When the Conservatives came to power in 1979, there was a similar feeling of 'we really need to suffer as much as possible' The government tightened fiscal, monetary policy and allowed the exchange rate to appreciate. Even when unemployment hit 3 million there was no let up, as that lady wasn't for turning.

The good news is that it is possible to cut spending, and cut a deficit without plunging the economy into recession. It is all a question of timing. If growth is robust, if jobs are being created in other sectors, then a certain degree of cuts can be absorbed. A small detail about the coalition is that the Lib Dems added a caveat to spending cuts - they said they should be made in consultation with the Bank of England.

In theory, this should mean that the Bank of England will be able to veto any over zealous fiscal tightening - if there isn't sufficient monetary stimulus. Though whether that would happen in practise is open to debate.

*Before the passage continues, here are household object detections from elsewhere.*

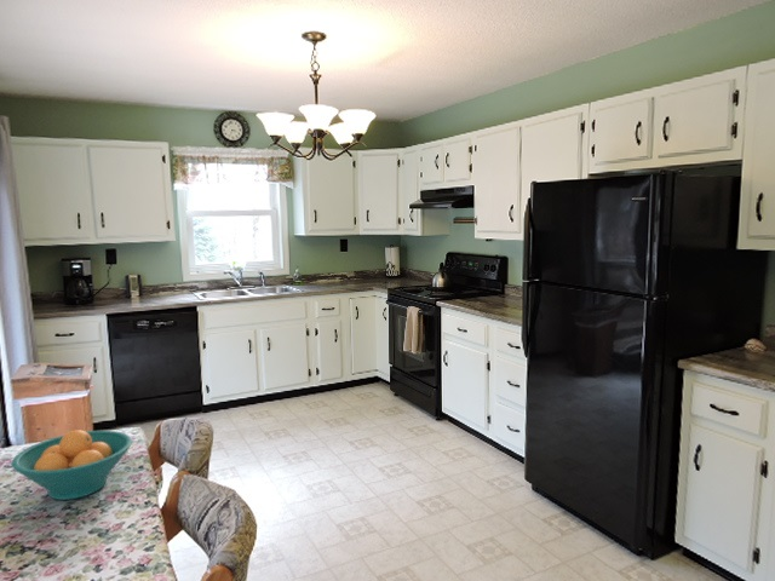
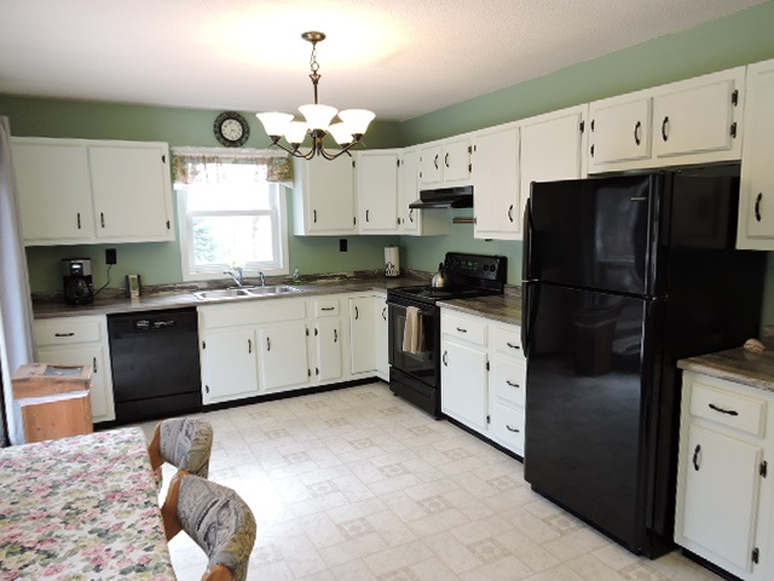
- fruit bowl [11,428,133,501]
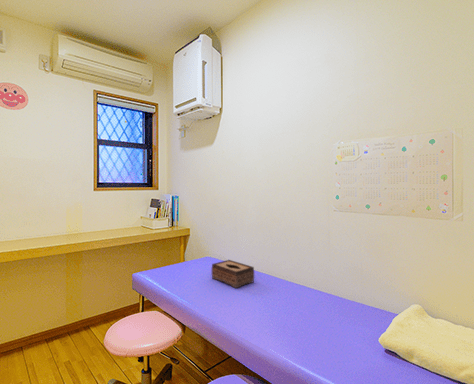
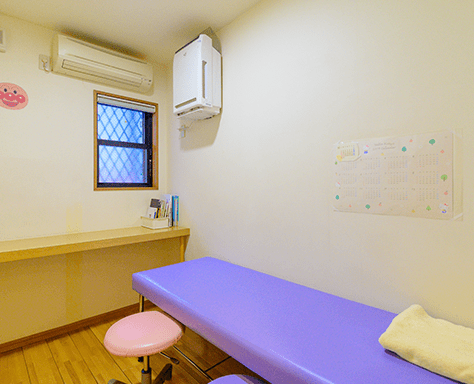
- tissue box [211,259,255,289]
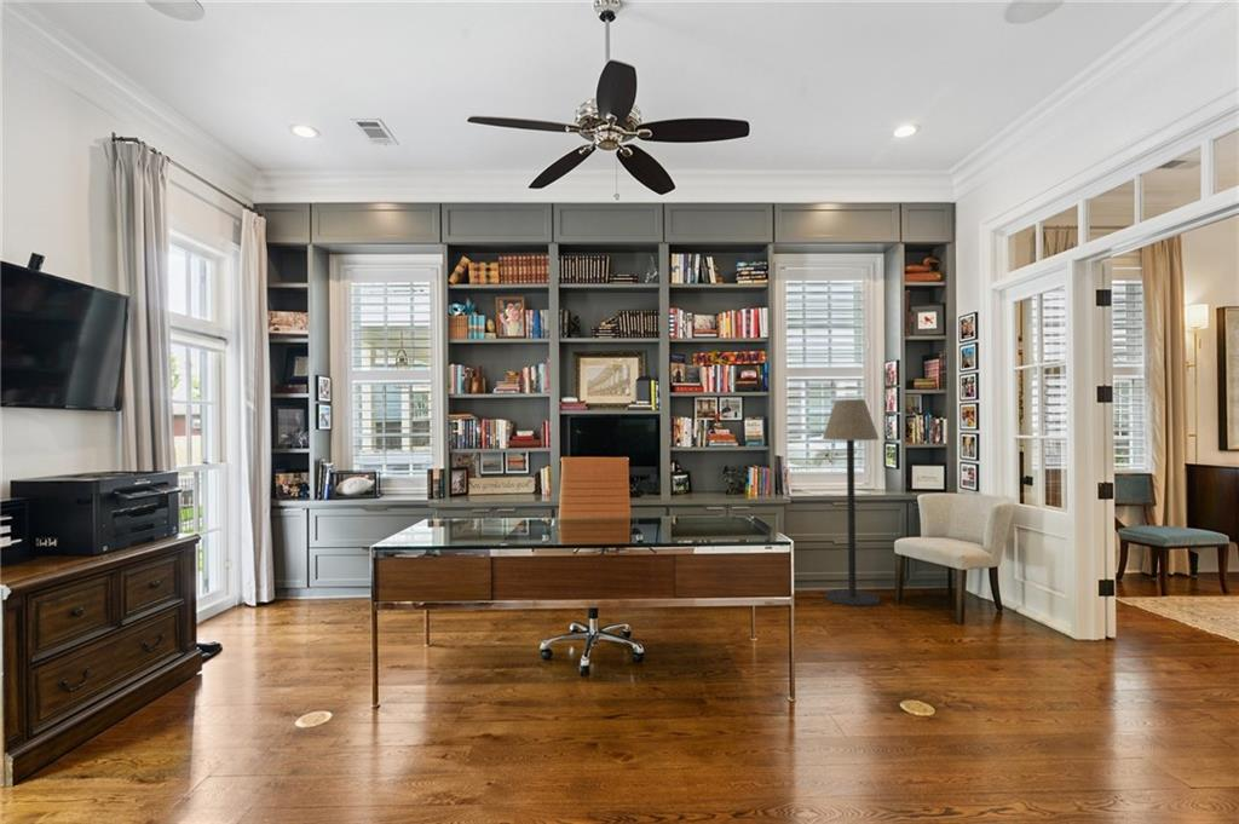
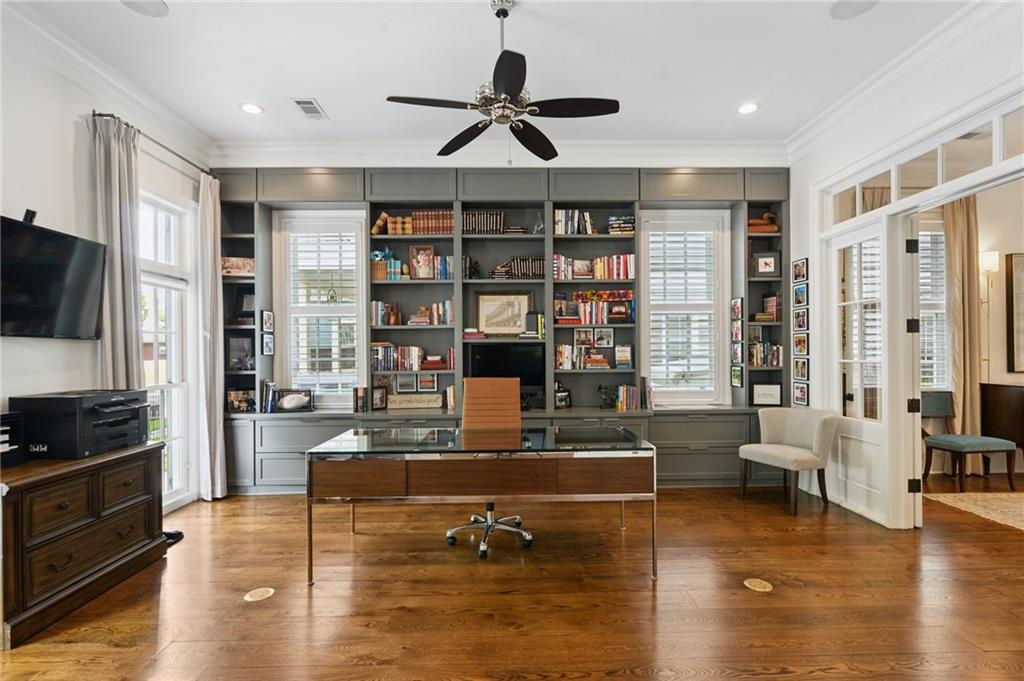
- floor lamp [822,398,881,607]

There is always room for thoughtful evaluation of government spending. Just because you've always spent £600bn, doesn't mean every billion is well spent. Government spending is only a means to end, not an end in itself. There will always be powerful pressure groups fighting for their corner, but, this is not a necessary justification.

It's behind the scope of this blog post, to evaluate where government spending cuts would fall. The main point is to say - Be careful of over-reacting. Be wary of shrill announcements from politicians, who say we are on verge of collapse. We often hear the bond market is on the verge of revolt. But, long term bond yields are as low as ever (10 year = 3.51%).